Stew75's embedded Photo
Stew75's embedded Photo

From: midwest
03-Sep-18
Ha....should have tapped on the location! Thanks, Stew!

From: Elk Assassin
03-Sep-18
Thanks Stew and Midwest...I appreciate the help very much! Doug

From: Wapitichaser
03-Sep-18

Wapitichaser's Link
Looks like Si Woodruff might be a Rio Blanco Sheriff's Deputy, could make things interesting...

From: Elk Assassin
03-Sep-18
WapitiChaser-I just noticed that myself. I'm guessing he knows the law and must have the right to close the road.

From: Wapitichaser
03-Sep-18

Wapitichaser's Link
Elk Assassin-he's now a county commissioner, see the link for his work phone # and email address. Good luck getting access!

From: Buglmin
03-Sep-18
We are able to lock roads in NM because the roads were built to access the oil well sites in the private land, not to access national forest. And because the oil field companies maintain the roads, they are not forest roads or blm roads. If a road was built to access the private property, it is not a forest service road, regardless of how many years it has been used as such. In Colorado, the property owner has to maintain the road, not the forest service. And just think, you and everyone else has been illegally trespassing all these years. And if the land owner has mineral rights, it gets even more tricker.

From: Elk Assassin
03-Sep-18
WapitiChaser-Thanks so much! I didn't come across that in my search.

From: JLeMieux
03-Sep-18
Not sure how old the current MVUM is but it clearly shows the road ending at the private. If you have access to older versions, maybe they show something different.

From: jordanathome
04-Sep-18
Yup....MVUM is the last word on motor vehicle travel. The remaining question is, can you still access the public land by foot on the road past the gate? I know of places where that is the case, and it does come down to whether the FS says it has an easement or not across the private via the road. Bunch of damn lawyers on here apparently....I have not heard "prescriptive easement" since 1994 in law school....LMAO! Perhaps we should explore adverse possession next? ;) Or perhaps that is what this property owner is doing to establish ownership of the road bed..........

From: Franklin
04-Sep-18
A lot of FS roads get gated....but are still accessible for foot traffic. But we all have easements on our properties, that still doesn`t mean people can trespass onto your property because it`s "an easement". It would need to be defined as a roadway, trail, access etc. Not sure if you are just concerned with access or vehicle access. Would be curious what you end up finding out. keep us posted....no pun intended. Another thing....don`t be afraid of to inquire regardless of the position of the landowner. In this political climate someone over stepping their bounds could work against them. Remember you are fighting for all of us.

From: Bigdan
04-Sep-18
midnight big chain and big Truck

From: jordanathome
04-Sep-18
LOL Dan!

From: LINK
05-Sep-18
It appears it wouldn’t be very hard to walk the 200 yards around the property boundary.

From: TrapperKayak
05-Sep-18
They don't have any right to do that. Got a winch?

From: 8point
05-Sep-18
A year or two ago, Bugle magazine did a series on public land access. As I recall, the Forest Service has been taking steps to address concerns of access over established roads and trails, but it's a long process.

From: coelker
05-Sep-18
So many factors to consider. I suggest you contact the Public Land Access Association. They will know and understand the law. There is all sorts of funky laws loopholes etc.

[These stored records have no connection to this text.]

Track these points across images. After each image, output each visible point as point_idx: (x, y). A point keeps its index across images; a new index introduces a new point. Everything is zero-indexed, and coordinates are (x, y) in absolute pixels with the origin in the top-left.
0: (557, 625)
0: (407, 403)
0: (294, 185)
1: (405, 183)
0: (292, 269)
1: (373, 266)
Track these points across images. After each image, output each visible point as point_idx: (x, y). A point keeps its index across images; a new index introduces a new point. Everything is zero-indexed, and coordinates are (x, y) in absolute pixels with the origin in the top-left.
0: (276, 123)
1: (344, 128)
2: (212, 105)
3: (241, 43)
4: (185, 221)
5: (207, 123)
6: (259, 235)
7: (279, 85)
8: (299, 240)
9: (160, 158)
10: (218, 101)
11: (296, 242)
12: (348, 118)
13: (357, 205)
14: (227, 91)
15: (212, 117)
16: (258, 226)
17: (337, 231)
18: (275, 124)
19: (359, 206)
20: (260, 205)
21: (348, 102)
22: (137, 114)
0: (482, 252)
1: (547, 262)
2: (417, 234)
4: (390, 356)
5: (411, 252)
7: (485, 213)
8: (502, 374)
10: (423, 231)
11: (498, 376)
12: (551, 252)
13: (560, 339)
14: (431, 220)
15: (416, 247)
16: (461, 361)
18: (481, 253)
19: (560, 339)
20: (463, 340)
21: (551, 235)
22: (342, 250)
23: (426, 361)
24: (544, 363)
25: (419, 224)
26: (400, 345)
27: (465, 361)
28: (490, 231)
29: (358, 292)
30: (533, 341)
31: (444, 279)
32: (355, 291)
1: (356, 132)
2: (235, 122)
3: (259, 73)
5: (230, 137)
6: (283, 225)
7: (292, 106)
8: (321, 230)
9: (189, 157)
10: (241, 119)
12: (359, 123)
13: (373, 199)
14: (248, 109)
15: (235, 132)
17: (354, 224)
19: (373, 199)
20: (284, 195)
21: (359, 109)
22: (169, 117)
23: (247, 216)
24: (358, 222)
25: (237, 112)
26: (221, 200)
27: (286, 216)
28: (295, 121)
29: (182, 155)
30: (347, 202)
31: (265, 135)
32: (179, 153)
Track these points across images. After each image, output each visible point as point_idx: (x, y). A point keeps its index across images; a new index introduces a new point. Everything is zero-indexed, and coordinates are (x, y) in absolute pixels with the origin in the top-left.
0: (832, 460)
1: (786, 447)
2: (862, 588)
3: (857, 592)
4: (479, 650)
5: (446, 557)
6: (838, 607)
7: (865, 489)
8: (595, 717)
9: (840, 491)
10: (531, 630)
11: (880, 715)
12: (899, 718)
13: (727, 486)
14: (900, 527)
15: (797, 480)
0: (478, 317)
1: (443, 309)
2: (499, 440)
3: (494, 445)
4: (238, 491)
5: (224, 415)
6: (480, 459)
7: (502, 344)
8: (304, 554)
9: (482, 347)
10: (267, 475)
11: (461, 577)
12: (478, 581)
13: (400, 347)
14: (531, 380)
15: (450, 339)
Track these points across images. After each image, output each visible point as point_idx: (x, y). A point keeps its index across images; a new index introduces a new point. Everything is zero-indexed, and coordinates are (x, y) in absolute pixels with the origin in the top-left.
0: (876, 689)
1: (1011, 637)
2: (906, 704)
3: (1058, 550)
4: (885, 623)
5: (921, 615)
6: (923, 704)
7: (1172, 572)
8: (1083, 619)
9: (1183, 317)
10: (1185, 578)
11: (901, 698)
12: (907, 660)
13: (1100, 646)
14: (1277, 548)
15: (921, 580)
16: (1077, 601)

One key is to not wait get on the issue now. If an access route has not been used for so long it will be closed. Get on the ball and figure out what the status of the road is... You will need to dig and see when the road was established. If it is old enough it should remain open.

From: goelk
05-Sep-18
Buglmin hit on the head. Right on all counts what he said. Bummer too! Come on Si Woodruff whats up?